Выбрать главу

Здесь они нашли Башню молчания, ослепительно-белую, первую станцию на дороге загробной жизни, где зороастрийцы оставляли трупы для солнца и стервятников – знак очищения и уничтожения. «Сюда приходили они сбрасывать одежды плоти… чтобы их души, пройдя через семь врат планет, достигли священного огня солнца».

Путешественники обошли башню, залезли на площадку наверху и стали слушать великую тишину безлюдья. Потом спустились и, отпустив поводья, погнали наперегонки по бездорожью со всем азартом и пылом юности. Гертруда описывает переполнявшие ее в тот момент счастье и свободу, которые дает влюбленность:

«Жизнь схватила нас и наполнила бесшабашным весельем. Гудящий ветер, изобильная земля кричали нам: “Жизнь! Жизнь!” Мы скакали и слышали этот крик – жизнь! Щедрая и великолепная! Старость от нас далеко, и смерть далеко; мы оставили ее на ее троне среди пустынных гор, в компании призрачных городов и отжившей веры. Нам досталась широкая равнина и бескрайний мир, красота и свежесть этого утра!»

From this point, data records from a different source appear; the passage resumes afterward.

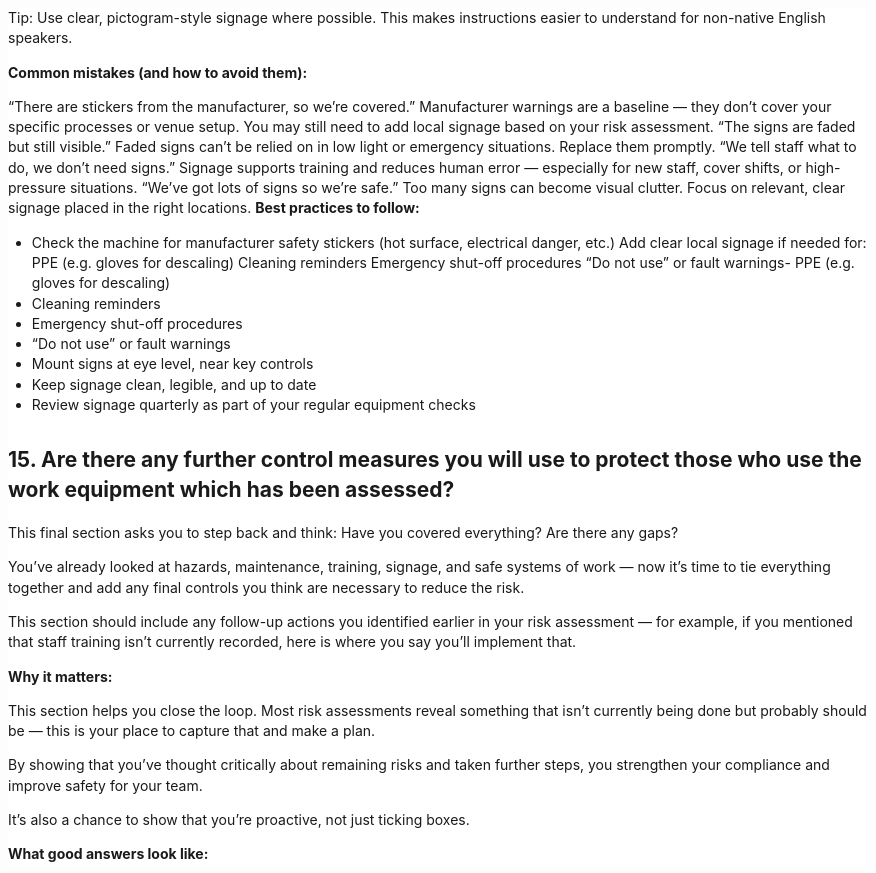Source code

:  Tip: Use clear, pictogram-style signage where possible. This makes instructions easier to understand for non-native English speakers.

 **Common mistakes (and how to avoid them):**

 “There are stickers from the manufacturer, so we’re covered.”
Manufacturer warnings are a baseline — they don’t cover your specific processes or venue setup. You may still need to add local signage based on your risk assessment. “The signs are faded but still visible.”
Faded signs can’t be relied on in low light or emergency situations. Replace them promptly. “We tell staff what to do, we don’t need signs.”
Signage supports training and reduces human error — especially for new staff, cover shifts, or high-pressure situations. “We’ve got lots of signs so we’re safe.”
Too many signs can become visual clutter. Focus on relevant, clear signage placed in the right locations. **Best practices to follow:**

 - Check the machine for manufacturer safety stickers (hot surface, electrical danger, etc.)
Add clear local signage if needed for:
PPE (e.g. gloves for descaling)
Cleaning reminders
Emergency shut-off procedures
“Do not use” or fault warnings- PPE (e.g. gloves for descaling)
- Cleaning reminders
- Emergency shut-off procedures
- “Do not use” or fault warnings
- Mount signs at eye level, near key controls
- Keep signage clean, legible, and up to date
- Review signage quarterly as part of your regular equipment checks

 ## 15. Are there any further control measures you will use to protect those who use the work equipment which has been assessed?

 This final section asks you to step back and think: Have you covered everything? Are there any gaps?

 You’ve already looked at hazards, maintenance, training, signage, and safe systems of work — now it’s time to tie everything together and add any final controls you think are necessary to reduce the risk.

 This section should include any follow-up actions you identified earlier in your risk assessment — for example, if you mentioned that staff training isn’t currently recorded, here is where you say you’ll implement that.

 **Why it matters:**

 This section helps you close the loop. Most risk assessments reveal something that isn’t currently being done but probably should be — this is your place to capture that and make a plan.

 By showing that you’ve thought critically about remaining risks and taken further steps, you strengthen your compliance and improve safety for your team.

 It’s also a chance to show that you’re proactive, not just ticking boxes.

 **What good answers look like:**
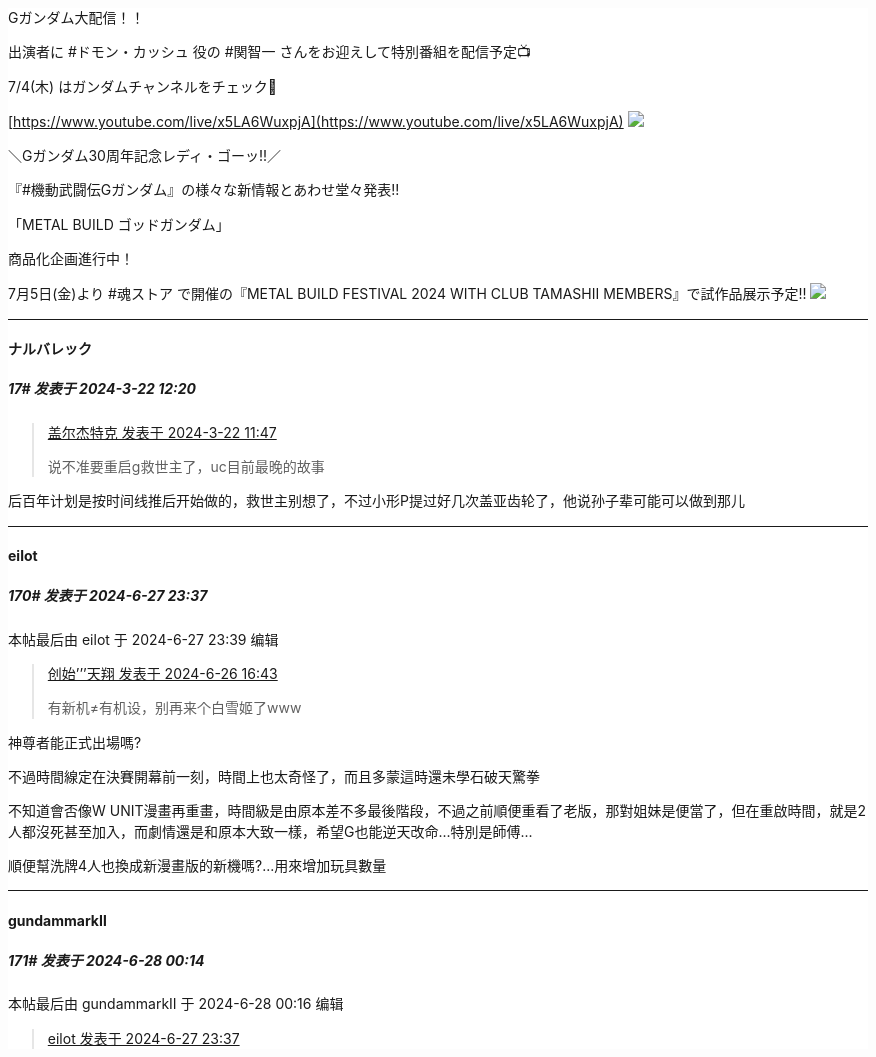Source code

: Gガンダム大配信！！

出演者に #ドモン・カッシュ 役の #関智一 さんをお迎えして特別番組を配信予定📺

7/4(木) はガンダムチャンネルをチェック👀

[https://www.youtube.com/live/x5LA6WuxpjA](https://www.youtube.com/live/x5LA6WuxpjA)
<img src="https://p.sda1.dev/18/f8fb870c2e536f999d34914882b61e76/20240627_231123.jpg" referrerpolicy="no-referrer">

＼Gガンダム30周年記念レディ・ゴーッ!!／

『#機動武闘伝Gガンダム』の様々な新情報とあわせ堂々発表!!

「METAL BUILD ゴッドガンダム」

商品化企画進行中！

7月5日(金)より #魂ストア で開催の『METAL BUILD FESTIVAL 2024 WITH CLUB TAMASHII MEMBERS』で試作品展示予定!!
<img src="https://p.sda1.dev/18/3e9fa168032420650b6c0878bc255398/20240627_231156.jpg" referrerpolicy="no-referrer">

*****

####  ナルバレック  
##### 17#       发表于 2024-3-22 12:20

<blockquote><a href="httphttps://bbs.saraba1st.com/2b/forum.php?mod=redirect&amp;goto=findpost&amp;pid=64334031&amp;ptid=2176497" target="_blank">盖尔杰特克 发表于 2024-3-22 11:47</a>

说不准要重启g救世主了，uc目前最晚的故事</blockquote>
后百年计划是按时间线推后开始做的，救世主别想了，不过小形P提过好几次盖亚齿轮了，他说孙子辈可能可以做到那儿

*****

####  eilot  
##### 170#       发表于 2024-6-27 23:37

 本帖最后由 eilot 于 2024-6-27 23:39 编辑 
<blockquote><a href="httphttps://bbs.saraba1st.com/2b/forum.php?mod=redirect&amp;goto=findpost&amp;pid=65388972&amp;ptid=2176497" target="_blank">创始’’’天翔 发表于 2024-6-26 16:43</a>

有新机≠有机设，别再来个白雪姬了www</blockquote>
神尊者能正式出場嗎?

不過時間線定在決賽開幕前一刻，時間上也太奇怪了，而且多蒙這時還未學石破天驚拳

不知道會否像W UNIT漫畫再重畫，時間級是由原本差不多最後階段，不過之前順便重看了老版，那對姐妹是便當了，但在重啟時間，就是2人都沒死甚至加入，而劇情還是和原本大致一樣，希望G也能逆天改命...特別是師傅...

順便幫洗牌4人也換成新漫畫版的新機嗎?...用來增加玩具數量

*****

####  gundammarkⅡ  
##### 171#       发表于 2024-6-28 00:14

 本帖最后由 gundammarkⅡ 于 2024-6-28 00:16 编辑 
<blockquote><a href="httphttps://bbs.saraba1st.com/2b/forum.php?mod=redirect&amp;goto=findpost&amp;pid=65406546&amp;ptid=2176497" target="_blank">eilot 发表于 2024-6-27 23:37</a>
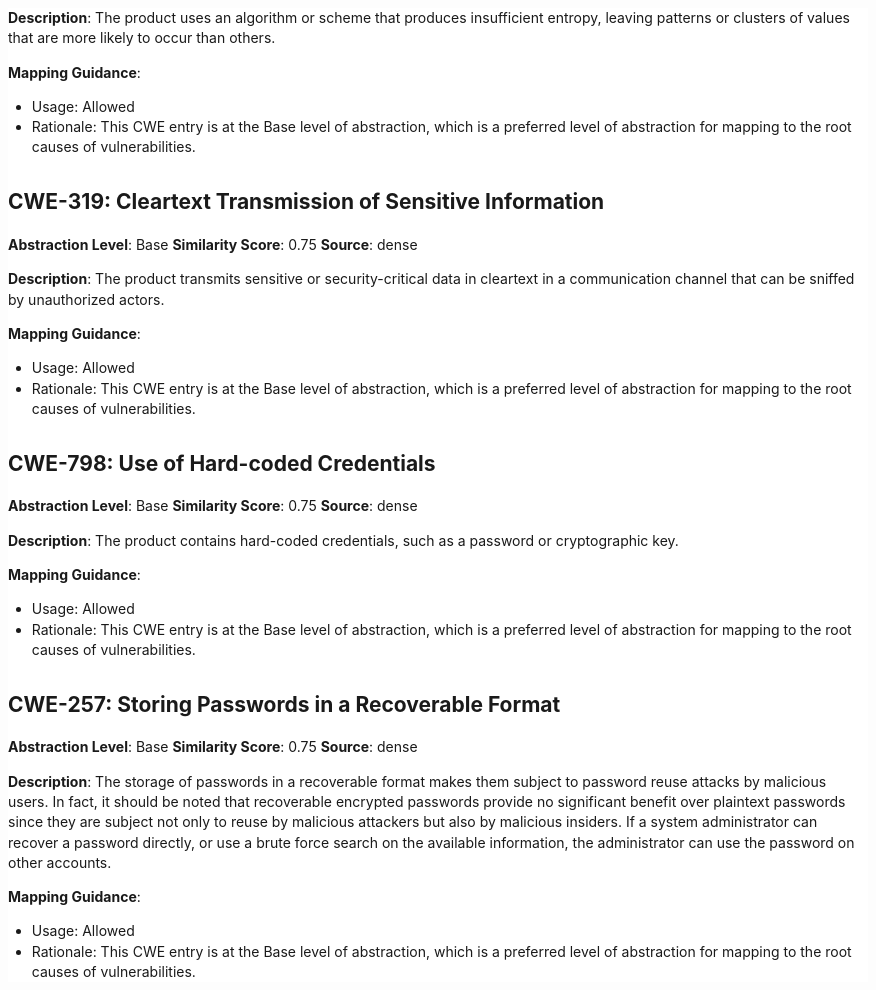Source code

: **Description**:
The product uses an algorithm or scheme that produces insufficient entropy, leaving patterns or clusters of values that are more likely to occur than others.

**Mapping Guidance**:
- Usage: Allowed
- Rationale: This CWE entry is at the Base level of abstraction, which is a preferred level of abstraction for mapping to the root causes of vulnerabilities.

## CWE-319: Cleartext Transmission of Sensitive Information
**Abstraction Level**: Base
**Similarity Score**: 0.75
**Source**: dense

**Description**:
The product transmits sensitive or security-critical data in cleartext in a communication channel that can be sniffed by unauthorized actors.

**Mapping Guidance**:
- Usage: Allowed
- Rationale: This CWE entry is at the Base level of abstraction, which is a preferred level of abstraction for mapping to the root causes of vulnerabilities.

## CWE-798: Use of Hard-coded Credentials
**Abstraction Level**: Base
**Similarity Score**: 0.75
**Source**: dense

**Description**:
The product contains hard-coded credentials, such as a password or cryptographic key.

**Mapping Guidance**:
- Usage: Allowed
- Rationale: This CWE entry is at the Base level of abstraction, which is a preferred level of abstraction for mapping to the root causes of vulnerabilities.

## CWE-257: Storing Passwords in a Recoverable Format
**Abstraction Level**: Base
**Similarity Score**: 0.75
**Source**: dense

**Description**:
The storage of passwords in a recoverable format makes them subject to password reuse attacks by malicious users. In fact, it should be noted that recoverable encrypted passwords provide no significant benefit over plaintext passwords since they are subject not only to reuse by malicious attackers but also by malicious insiders. If a system administrator can recover a password directly, or use a brute force search on the available information, the administrator can use the password on other accounts.

**Mapping Guidance**:
- Usage: Allowed
- Rationale: This CWE entry is at the Base level of abstraction, which is a preferred level of abstraction for mapping to the root causes of vulnerabilities.
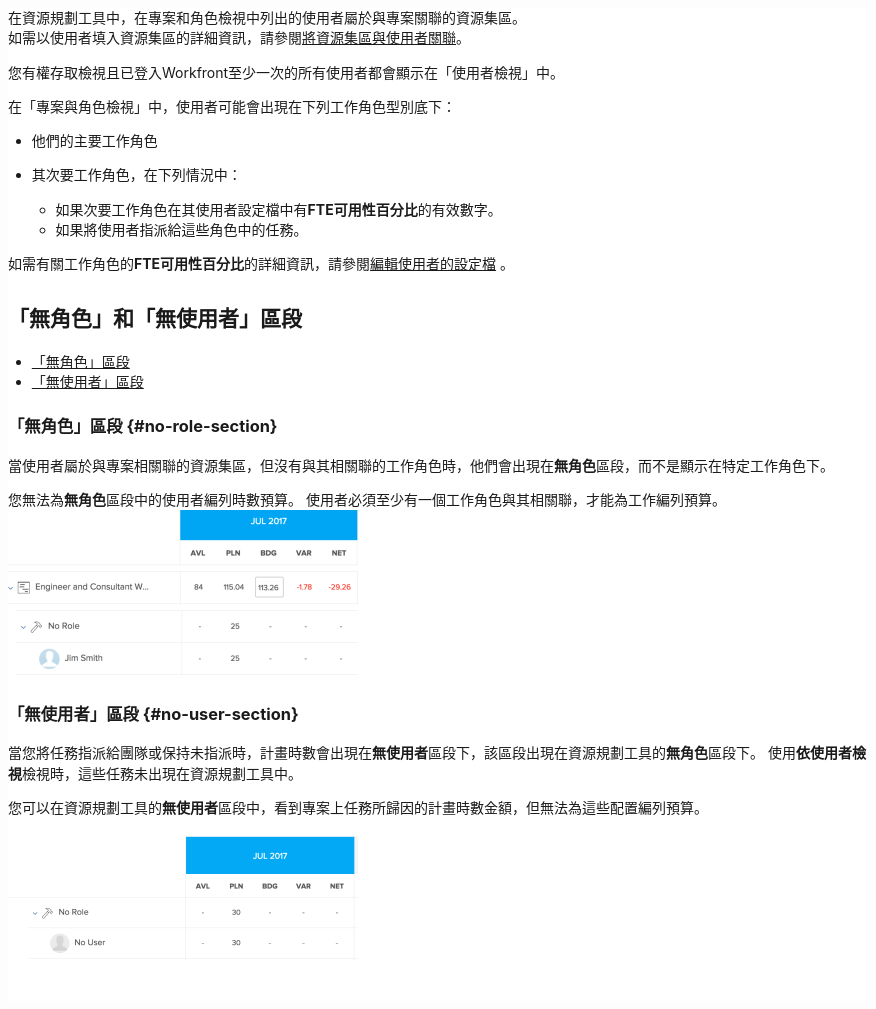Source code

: 在資源規劃工具中，在專案和角色檢視中列出的使用者屬於與專案關聯的資源集區。\
如需以使用者填入資源集區的詳細資訊，請參閱[將資源集區與使用者關聯](../../resource-mgmt/resource-planning/resource-pools/associate-resource-pools-with-users.md)。

您有權存取檢視且已登入Workfront至少一次的所有使用者都會顯示在「使用者檢視」中。

在「專案與角色檢視」中，使用者可能會出現在下列工作角色型別底下：

* 他們的主要工作角色
* 其次要工作角色，在下列情況中：

   * 如果次要工作角色在其使用者設定檔中有&#x200B;**FTE可用性百分比**&#x200B;的有效數字。
   * 如果將使用者指派給這些角色中的任務。

如需有關工作角色的&#x200B;**FTE可用性百分比**&#x200B;的詳細資訊，請參閱[編輯使用者的設定檔](../../administration-and-setup/add-users/create-and-manage-users/edit-a-users-profile.md) 。

## 「無角色」和「無使用者」區段

* [「無角色」區段](#no-role-section)
* [「無使用者」區段](#no-user-section)

### 「無角色」區段  {#no-role-section}

當使用者屬於與專案相關聯的資源集區，但沒有與其相關聯的工作角色時，他們會出現在&#x200B;**無角色**&#x200B;區段，而不是顯示在特定工作角色下。

您無法為&#x200B;**無角色**&#x200B;區段中的使用者編列時數預算。 使用者必須至少有一個工作角色與其相關聯，才能為工作編列預算。\
![no_role_with_user_res___planner.png](assets/no-role-with-user---res-planner-350x165.png)

### 「無使用者」區段  {#no-user-section}

當您將任務指派給團隊或保持未指派時，計畫時數會出現在&#x200B;**無使用者**&#x200B;區段下，該區段出現在資源規劃工具的&#x200B;**無角色**&#x200B;區段下。 使用&#x200B;**依使用者檢視**&#x200B;檢視時，這些任務未出現在資源規劃工具中。

您可以在資源規劃工具的&#x200B;**無使用者**&#x200B;區段中，看到專案上任務所歸因的計畫時數金額，但無法為這些配置編列預算。

![no_user_and_no_role___res_planner.png](assets/no-user-and-no-role---res-planner-350x129.png)

 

Как-то лунным вечером, когда они лежали в траве у ручья и воздух был полон ароматом фиалок и роз, а далекая музыка мешалась с уханьем совы, Генри сделал предложение, и Гертруда его приняла. Она тут же написала домой Хью и Флоренс, что они с Генри помолвлены, и стала ждать ответа. Когда же он наконец прибыл, она прочла, что это невозможно. Ей следует не только разорвать помолвку, но и вернуться домой немедленно – или как только Джеральд, брат Билли, сможет освободиться, чтобы ее сопровождать. Гертруда поняла, что это конец самому счастливому времени ее жизни и конец ее надеждам на брак с Генри. Хью навел справки у сэра Фрэнка и других и выяснил, что доход Генри «абсолютно недостаточен для содержания семьи». Хью также отметил, губя последние надежды, что «обаяние и интеллект [Генри] не помешали ему залезть в долги».

И хотя этого Хью дочери не сообщил, но до него дошло и худшее: Генри – игрок.

Как бы ни было прочно с виду финансовое положение Беллов, Хью оставался директором сталелитейных заводов с фиксированной зарплатой. Бразды правления, как и весь капитал, держали его отец и дядя. Хью содержал недешевое хозяйство, жену и пятерых детей в достаточно скромном доме, Ред-Барнс, и один его сын уже учился в Итоне, а второму предстояло вскоре туда отправиться. Лотиан жил в пятиэтажном загородном доме, Раунтон-Грейндж, и держал собственный дом в Лондоне на Белгрейв-Террас, 10, – в основном для своих нужд. В черной металлургии, как и в других ключевых отраслях промышленности, в последнее время наблюдался спад, прибыль стала уменьшаться. Когда-то, в восемьдесят девятом году, Гертруда не без интереса услышала разговор двух людей в поезде, обсуждавших, действительно ли сталепромышленники «наживают гигантские состояния». Она написала Флоренс: «Бедняги решили, что да. Я не стала рассеивать их иллюзий». Сейчас, в июле девяносто второго, лишившаяся надежд, с разбитым сердцем, Гертруда пишет Чиролу невероятно трогательное письмо:

«Мистер Кадоган очень беден, его отец, насколько я понимаю, практически банкрот, а мой, хотя он ангел и готов для меня сделать все на свете, никак не смог бы содержать еще один дом, кроме своего, – а это, получается, именно то, что мы его просили бы сделать… Я надеюсь, он теперь увидится с мистером Кадоганом в Лондоне и придет как минимум к тому же заключению. Тем временем мы с Генри Кадоганом не имеем права считать себя помолвленными, и, боюсь, свадьба если и ждет нас, то в очень, очень отдаленном будущем. Я пишу об этом разумные слова, но в сердце у меня ничего нет разумного, только слишком все безнадежно, чтобы над этим плакать. Приходит момент в самые черные дни, когда они настолько черны, что ничего не можешь делать – только молчать… Куда легче казаться счастливой, когда никто не знает, что у тебя есть причины таковою не быть. А я так тревожусь… я забыла, как быть храброй, а ведь всегда себя считала такой».

Генри ничего не оставалось делать, как уехать из Персии на год-другой и попытаться добиться более прибыльной должности. Менее цельная девушка могла бы взбунтоваться против решения отца, а Гертруда написала Флоренс письмо, замечательное по чувству чести и даже по необычайной степени сочувствия родителям:

«Наше положение очень трудно, и мы очень несчастны. Мы нечасто видимся теперь… поскольку после письма отца не чувствуем себя вправе встречаться. Самое для меня невыносимое – это что ты или папа можете о нем подумать иначе как о человеке благородном и хорошем, настоящем джентльмене. Я его другим не знала.